(Exercise) Nothing but the lines below from the first through the one with "<source format=gm1>" should appear, printed exactly; please leave pictures out.

[Records from a data source]
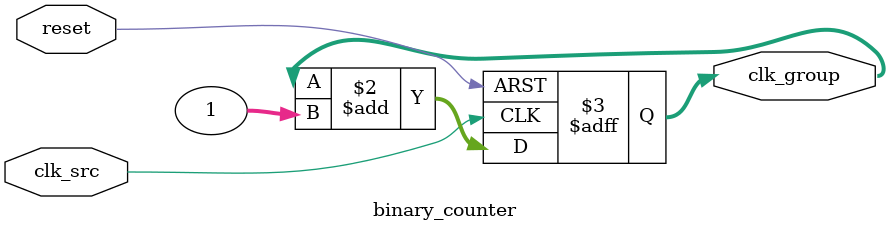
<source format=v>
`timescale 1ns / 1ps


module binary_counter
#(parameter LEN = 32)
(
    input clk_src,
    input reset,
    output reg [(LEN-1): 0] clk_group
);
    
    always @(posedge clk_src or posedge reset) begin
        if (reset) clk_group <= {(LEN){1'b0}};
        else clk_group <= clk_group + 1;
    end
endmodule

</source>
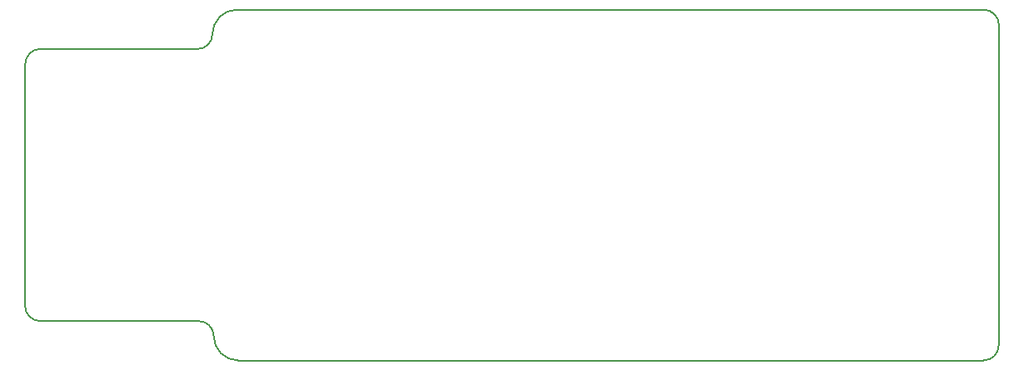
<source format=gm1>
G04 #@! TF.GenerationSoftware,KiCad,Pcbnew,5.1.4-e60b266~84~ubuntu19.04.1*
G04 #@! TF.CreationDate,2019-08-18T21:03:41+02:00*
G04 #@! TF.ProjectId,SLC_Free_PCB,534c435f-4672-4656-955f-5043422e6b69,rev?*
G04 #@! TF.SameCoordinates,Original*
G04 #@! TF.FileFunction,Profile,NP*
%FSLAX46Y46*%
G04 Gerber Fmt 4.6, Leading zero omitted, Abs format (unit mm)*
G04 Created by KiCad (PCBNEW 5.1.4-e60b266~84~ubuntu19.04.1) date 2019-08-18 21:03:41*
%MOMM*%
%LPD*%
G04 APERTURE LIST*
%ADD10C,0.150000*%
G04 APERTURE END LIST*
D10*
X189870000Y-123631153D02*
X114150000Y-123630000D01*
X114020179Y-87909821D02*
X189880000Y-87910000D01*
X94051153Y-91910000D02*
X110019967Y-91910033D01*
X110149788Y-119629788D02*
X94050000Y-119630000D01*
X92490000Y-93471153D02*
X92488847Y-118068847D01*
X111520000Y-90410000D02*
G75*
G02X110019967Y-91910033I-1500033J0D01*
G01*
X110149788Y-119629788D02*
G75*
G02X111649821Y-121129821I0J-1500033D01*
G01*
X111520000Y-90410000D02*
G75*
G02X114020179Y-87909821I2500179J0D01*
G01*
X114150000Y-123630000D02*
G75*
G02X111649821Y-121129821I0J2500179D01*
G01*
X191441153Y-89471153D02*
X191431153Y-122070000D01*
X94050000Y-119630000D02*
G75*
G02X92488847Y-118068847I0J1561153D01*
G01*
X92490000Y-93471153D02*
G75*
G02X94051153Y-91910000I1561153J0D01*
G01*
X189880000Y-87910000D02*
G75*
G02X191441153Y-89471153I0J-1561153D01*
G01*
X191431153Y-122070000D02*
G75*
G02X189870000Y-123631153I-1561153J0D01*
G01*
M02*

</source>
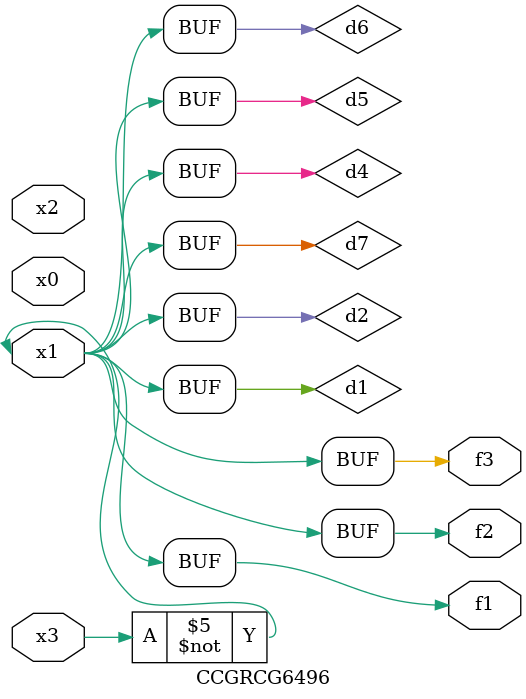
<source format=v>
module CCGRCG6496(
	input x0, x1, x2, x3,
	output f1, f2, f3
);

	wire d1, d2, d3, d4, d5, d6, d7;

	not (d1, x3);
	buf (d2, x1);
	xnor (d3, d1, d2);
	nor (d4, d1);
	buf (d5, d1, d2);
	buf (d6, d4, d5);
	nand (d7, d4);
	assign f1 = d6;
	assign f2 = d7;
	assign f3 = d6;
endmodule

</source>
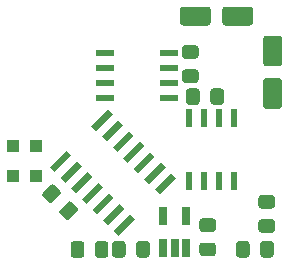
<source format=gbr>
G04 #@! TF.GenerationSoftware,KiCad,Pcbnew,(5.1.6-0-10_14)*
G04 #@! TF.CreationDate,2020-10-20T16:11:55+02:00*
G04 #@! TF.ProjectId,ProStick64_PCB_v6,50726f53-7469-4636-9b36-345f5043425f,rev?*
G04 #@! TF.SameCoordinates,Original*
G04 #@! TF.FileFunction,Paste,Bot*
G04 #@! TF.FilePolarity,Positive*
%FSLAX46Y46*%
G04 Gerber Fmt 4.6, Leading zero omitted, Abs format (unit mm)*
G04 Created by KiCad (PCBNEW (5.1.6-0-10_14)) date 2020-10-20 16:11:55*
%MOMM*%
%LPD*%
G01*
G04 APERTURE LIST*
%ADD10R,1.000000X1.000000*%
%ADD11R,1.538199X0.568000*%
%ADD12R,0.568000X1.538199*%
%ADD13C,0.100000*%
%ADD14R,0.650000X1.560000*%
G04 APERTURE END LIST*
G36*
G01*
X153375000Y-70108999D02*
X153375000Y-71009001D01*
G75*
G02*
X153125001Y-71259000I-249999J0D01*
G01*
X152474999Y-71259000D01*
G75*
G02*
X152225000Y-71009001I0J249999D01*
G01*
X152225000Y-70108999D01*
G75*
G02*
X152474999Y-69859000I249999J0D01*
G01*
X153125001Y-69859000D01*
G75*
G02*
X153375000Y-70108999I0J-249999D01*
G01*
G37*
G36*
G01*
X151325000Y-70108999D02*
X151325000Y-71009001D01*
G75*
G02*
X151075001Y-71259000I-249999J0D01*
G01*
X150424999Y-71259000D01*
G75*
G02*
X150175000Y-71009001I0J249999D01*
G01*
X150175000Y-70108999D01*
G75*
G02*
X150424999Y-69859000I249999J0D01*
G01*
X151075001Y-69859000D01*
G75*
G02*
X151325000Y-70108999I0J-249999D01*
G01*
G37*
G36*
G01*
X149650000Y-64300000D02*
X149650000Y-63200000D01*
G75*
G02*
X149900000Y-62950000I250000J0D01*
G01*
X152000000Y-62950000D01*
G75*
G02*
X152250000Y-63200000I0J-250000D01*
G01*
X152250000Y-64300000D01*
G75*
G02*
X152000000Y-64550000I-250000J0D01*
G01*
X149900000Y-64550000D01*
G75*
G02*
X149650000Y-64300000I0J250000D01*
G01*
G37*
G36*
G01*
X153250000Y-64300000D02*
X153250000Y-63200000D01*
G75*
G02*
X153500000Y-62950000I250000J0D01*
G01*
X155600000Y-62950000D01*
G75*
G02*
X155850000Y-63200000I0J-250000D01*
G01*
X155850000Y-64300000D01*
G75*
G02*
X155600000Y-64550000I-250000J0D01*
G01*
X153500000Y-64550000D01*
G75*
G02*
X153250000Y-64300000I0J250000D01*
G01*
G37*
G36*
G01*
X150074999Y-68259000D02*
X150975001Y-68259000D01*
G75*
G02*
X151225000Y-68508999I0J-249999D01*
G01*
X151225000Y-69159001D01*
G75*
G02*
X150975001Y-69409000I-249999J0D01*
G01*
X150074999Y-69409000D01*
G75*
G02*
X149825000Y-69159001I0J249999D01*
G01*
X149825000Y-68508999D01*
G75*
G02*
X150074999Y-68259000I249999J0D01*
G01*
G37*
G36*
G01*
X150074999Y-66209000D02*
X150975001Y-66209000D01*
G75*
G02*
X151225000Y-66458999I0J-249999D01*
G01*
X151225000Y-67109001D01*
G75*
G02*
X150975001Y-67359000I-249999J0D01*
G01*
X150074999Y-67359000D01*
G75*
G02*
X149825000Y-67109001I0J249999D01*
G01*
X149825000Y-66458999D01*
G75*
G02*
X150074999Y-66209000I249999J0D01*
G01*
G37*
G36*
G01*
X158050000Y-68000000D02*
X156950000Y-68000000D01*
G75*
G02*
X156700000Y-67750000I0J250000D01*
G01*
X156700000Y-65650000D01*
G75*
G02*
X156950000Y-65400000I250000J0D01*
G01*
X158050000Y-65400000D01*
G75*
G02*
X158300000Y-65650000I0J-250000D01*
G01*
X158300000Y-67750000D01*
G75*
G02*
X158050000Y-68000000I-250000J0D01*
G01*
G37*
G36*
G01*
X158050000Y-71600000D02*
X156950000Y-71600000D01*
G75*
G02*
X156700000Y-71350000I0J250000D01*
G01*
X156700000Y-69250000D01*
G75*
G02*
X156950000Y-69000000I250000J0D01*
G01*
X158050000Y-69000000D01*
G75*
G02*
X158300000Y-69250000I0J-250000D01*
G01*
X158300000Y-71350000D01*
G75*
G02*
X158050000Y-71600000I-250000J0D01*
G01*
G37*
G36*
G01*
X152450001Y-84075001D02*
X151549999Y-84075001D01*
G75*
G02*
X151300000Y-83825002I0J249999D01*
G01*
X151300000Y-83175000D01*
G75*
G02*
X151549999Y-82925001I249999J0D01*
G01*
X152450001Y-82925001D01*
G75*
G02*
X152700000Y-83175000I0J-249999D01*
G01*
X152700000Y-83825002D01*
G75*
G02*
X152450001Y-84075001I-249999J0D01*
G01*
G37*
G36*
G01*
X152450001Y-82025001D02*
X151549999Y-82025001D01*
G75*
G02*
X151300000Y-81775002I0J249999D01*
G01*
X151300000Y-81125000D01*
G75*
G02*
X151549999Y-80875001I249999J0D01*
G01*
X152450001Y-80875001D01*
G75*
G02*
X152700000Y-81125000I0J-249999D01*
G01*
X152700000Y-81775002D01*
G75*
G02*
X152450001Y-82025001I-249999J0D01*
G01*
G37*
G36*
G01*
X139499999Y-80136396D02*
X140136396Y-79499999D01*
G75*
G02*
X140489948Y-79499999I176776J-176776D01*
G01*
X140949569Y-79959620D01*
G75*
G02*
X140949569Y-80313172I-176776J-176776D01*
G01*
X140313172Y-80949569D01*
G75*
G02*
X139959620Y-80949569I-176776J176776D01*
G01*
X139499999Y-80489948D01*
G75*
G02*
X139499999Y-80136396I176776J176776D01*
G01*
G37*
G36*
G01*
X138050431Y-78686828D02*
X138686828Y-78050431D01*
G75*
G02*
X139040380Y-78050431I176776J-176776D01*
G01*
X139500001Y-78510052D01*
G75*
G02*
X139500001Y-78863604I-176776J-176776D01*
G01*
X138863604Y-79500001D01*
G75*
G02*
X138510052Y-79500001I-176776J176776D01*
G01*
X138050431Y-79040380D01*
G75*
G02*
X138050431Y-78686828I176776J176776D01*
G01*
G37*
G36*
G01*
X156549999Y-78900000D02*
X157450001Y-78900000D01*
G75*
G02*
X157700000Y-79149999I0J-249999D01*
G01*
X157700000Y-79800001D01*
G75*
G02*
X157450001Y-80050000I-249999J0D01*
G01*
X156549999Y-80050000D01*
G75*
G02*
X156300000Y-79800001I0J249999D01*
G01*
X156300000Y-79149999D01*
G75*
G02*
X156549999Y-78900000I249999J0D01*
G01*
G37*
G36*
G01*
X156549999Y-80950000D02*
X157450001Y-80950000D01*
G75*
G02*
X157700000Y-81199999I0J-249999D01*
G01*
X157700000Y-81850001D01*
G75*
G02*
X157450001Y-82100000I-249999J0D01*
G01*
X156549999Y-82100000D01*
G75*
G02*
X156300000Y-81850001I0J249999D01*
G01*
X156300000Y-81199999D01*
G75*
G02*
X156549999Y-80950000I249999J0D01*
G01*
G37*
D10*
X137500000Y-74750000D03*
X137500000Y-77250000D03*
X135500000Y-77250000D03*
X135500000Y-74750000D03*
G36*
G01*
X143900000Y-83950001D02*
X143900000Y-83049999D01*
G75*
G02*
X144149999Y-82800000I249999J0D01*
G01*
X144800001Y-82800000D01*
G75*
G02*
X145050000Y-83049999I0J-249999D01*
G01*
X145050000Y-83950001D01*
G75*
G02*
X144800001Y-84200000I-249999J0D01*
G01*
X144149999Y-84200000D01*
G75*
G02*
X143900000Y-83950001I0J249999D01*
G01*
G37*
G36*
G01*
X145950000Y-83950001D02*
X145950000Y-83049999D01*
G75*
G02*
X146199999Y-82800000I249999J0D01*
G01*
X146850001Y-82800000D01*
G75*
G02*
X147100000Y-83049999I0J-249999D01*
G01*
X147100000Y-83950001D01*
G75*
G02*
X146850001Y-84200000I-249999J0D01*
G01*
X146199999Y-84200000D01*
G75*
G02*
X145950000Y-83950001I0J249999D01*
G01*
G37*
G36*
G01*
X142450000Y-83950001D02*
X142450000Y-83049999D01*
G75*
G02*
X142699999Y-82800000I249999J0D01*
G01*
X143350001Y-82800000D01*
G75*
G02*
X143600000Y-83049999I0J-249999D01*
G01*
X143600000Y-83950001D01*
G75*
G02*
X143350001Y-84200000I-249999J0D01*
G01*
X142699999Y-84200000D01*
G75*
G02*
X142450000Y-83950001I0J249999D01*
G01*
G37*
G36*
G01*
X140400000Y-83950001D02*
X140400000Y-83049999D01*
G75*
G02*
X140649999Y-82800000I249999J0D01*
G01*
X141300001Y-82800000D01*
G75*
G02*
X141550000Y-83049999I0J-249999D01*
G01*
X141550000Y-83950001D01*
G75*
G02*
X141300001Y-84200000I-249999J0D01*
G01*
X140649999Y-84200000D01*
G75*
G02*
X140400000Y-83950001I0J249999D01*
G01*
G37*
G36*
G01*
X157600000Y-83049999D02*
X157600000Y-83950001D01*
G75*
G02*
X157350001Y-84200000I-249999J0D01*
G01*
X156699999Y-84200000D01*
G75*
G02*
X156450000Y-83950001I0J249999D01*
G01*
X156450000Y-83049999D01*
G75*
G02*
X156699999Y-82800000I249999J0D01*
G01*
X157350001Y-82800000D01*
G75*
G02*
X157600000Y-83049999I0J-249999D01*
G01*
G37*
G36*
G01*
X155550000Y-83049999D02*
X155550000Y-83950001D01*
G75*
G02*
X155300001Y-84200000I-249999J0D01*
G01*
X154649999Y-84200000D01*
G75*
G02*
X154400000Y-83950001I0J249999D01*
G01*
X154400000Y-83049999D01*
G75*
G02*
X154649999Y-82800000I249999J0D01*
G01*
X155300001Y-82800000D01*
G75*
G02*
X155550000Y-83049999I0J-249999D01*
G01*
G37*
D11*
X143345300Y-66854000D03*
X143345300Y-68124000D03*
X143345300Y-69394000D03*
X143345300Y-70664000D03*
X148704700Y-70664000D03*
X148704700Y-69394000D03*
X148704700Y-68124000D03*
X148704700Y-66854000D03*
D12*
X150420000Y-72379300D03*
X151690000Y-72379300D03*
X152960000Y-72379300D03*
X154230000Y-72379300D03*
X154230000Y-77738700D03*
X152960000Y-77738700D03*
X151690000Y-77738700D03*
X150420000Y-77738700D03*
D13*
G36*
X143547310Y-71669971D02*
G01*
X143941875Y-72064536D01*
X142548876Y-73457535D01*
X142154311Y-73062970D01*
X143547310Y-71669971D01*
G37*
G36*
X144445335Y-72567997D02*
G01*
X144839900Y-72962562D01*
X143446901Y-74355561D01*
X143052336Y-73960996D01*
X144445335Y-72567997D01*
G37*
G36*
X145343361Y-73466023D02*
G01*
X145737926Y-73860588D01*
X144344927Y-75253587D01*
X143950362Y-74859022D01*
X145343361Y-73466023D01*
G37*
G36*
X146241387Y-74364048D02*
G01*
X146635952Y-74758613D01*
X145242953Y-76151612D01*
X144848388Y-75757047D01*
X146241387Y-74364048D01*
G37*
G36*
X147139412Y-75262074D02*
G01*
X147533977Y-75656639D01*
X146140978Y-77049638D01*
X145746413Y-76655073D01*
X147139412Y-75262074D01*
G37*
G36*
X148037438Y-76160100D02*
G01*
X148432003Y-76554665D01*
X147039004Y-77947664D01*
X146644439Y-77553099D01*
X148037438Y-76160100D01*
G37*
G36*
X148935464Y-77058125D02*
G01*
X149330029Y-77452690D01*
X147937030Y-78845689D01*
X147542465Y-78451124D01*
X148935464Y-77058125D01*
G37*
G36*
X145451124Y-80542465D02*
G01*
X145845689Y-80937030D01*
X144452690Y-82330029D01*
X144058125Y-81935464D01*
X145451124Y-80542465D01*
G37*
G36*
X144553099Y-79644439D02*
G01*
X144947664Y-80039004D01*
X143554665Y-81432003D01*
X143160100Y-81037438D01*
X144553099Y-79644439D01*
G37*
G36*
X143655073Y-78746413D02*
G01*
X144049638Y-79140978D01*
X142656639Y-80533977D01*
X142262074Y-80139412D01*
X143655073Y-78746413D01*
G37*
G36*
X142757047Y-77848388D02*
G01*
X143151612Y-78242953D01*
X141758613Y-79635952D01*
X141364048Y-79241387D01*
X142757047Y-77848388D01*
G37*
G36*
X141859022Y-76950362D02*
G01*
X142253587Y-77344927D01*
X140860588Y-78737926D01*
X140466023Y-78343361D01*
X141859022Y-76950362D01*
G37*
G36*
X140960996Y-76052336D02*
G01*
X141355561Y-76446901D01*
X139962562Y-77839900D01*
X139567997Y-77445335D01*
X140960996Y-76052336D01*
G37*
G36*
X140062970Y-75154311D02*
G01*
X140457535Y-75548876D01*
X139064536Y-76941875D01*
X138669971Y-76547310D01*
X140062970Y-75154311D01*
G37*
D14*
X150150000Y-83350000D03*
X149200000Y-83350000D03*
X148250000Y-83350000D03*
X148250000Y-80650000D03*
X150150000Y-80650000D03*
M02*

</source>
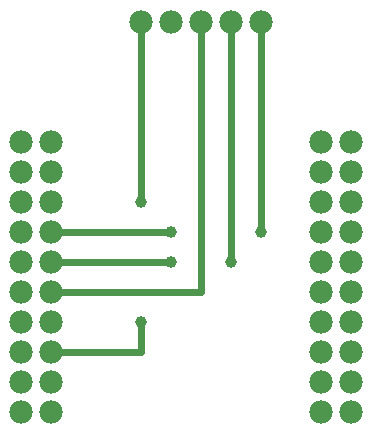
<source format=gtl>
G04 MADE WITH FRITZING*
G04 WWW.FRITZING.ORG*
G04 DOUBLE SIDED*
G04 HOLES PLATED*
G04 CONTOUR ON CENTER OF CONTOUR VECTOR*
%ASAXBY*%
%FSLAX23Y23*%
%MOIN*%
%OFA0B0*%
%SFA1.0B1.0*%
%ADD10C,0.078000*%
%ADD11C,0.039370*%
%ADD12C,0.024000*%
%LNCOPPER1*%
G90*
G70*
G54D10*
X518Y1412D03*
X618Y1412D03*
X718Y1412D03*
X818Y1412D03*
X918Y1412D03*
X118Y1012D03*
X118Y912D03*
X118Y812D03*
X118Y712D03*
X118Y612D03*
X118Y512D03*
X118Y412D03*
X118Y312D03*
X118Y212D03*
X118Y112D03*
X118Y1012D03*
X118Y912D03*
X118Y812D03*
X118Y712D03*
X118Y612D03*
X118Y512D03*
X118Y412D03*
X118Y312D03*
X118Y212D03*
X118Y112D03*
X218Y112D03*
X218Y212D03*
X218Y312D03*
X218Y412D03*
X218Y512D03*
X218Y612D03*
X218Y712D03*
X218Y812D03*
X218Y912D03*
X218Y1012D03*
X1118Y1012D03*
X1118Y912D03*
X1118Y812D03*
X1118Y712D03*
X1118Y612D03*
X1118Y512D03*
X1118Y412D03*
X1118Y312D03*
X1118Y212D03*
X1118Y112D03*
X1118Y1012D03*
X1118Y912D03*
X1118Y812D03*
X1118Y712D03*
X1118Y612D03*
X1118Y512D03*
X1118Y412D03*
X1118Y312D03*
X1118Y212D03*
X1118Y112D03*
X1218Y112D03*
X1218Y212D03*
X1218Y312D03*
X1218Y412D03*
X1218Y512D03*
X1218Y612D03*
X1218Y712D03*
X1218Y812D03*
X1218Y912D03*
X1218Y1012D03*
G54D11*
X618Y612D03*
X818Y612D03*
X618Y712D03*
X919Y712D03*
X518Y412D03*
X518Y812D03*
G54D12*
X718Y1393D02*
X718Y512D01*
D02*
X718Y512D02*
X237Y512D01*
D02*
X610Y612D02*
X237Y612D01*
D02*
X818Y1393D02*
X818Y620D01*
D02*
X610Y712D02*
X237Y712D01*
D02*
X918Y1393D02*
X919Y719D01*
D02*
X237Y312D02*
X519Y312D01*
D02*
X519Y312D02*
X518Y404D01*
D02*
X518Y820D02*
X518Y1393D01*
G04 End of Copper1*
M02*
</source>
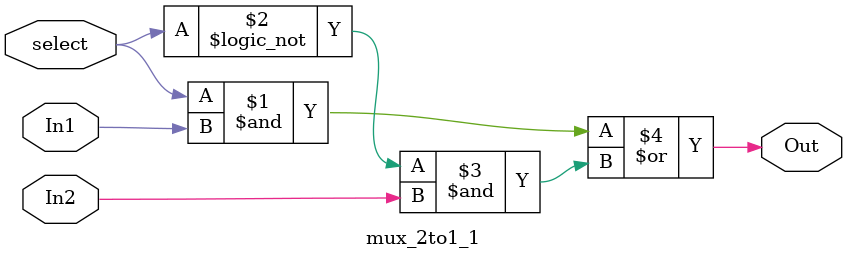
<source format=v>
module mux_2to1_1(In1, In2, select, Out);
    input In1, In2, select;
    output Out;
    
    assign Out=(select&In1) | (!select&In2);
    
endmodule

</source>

(Exercise answer)
<source format=v>
`timescale 1ns / 1ps


module binary_counter
#(parameter LEN = 32)
(
    input clk_src,
    input reset,
    output reg [(LEN-1): 0] clk_group
);
    
    always @(posedge clk_src or posedge reset) begin
        if (reset) clk_group <= {(LEN){1'b0}};
        else clk_group <= clk_group + 1;
    end
endmodule

</source>
<source format=gm1>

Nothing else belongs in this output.